Input
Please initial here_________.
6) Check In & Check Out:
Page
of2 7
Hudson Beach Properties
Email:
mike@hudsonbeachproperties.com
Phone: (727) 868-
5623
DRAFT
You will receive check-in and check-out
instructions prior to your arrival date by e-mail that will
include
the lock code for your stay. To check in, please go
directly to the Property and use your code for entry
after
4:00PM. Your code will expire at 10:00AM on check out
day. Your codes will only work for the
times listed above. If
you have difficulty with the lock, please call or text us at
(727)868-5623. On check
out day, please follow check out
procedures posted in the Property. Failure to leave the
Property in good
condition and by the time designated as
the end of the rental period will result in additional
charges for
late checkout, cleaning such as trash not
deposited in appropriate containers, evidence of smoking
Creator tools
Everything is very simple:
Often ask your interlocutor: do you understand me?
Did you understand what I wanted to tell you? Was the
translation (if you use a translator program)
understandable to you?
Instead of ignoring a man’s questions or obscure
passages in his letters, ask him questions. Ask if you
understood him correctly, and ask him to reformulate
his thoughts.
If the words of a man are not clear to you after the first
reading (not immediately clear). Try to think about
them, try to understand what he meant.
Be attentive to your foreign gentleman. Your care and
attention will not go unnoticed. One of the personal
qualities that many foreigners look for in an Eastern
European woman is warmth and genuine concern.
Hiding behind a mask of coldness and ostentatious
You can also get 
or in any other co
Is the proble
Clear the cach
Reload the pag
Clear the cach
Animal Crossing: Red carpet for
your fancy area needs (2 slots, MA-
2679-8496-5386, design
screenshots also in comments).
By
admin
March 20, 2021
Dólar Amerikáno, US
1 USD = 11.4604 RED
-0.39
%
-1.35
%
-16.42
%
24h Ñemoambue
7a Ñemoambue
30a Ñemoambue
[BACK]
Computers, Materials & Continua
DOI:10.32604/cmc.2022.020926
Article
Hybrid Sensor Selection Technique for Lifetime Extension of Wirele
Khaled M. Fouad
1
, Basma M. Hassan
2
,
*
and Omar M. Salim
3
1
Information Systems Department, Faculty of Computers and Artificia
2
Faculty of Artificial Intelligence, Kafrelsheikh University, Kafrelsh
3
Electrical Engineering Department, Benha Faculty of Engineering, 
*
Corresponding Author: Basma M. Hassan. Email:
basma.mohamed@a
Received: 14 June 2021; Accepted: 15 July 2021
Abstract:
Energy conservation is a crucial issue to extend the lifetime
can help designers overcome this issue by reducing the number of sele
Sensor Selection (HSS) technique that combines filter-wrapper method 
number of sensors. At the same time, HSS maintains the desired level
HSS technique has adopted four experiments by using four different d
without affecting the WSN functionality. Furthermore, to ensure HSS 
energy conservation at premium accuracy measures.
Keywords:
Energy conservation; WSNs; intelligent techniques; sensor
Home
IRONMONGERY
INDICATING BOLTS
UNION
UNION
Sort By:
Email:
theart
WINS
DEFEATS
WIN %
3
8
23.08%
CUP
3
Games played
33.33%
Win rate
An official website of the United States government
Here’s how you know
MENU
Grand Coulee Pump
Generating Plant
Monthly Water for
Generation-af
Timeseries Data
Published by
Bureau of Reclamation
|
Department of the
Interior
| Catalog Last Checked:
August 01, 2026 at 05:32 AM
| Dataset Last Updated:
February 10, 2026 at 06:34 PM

Work item
Return exactly the lines that run from the top of the listing above to the line containing "the lock code", please, keeping both end lines and leaving out everything else.

Reply to the exercise
Please initial here_________.
6) Check In & Check Out:
Page
of2 7
Hudson Beach Properties
Email:
mike@hudsonbeachproperties.com
Phone: (727) 868-
5623
DRAFT
You will receive check-in and check-out
instructions prior to your arrival date by e-mail that will
include
the lock code for your stay. To check in, please go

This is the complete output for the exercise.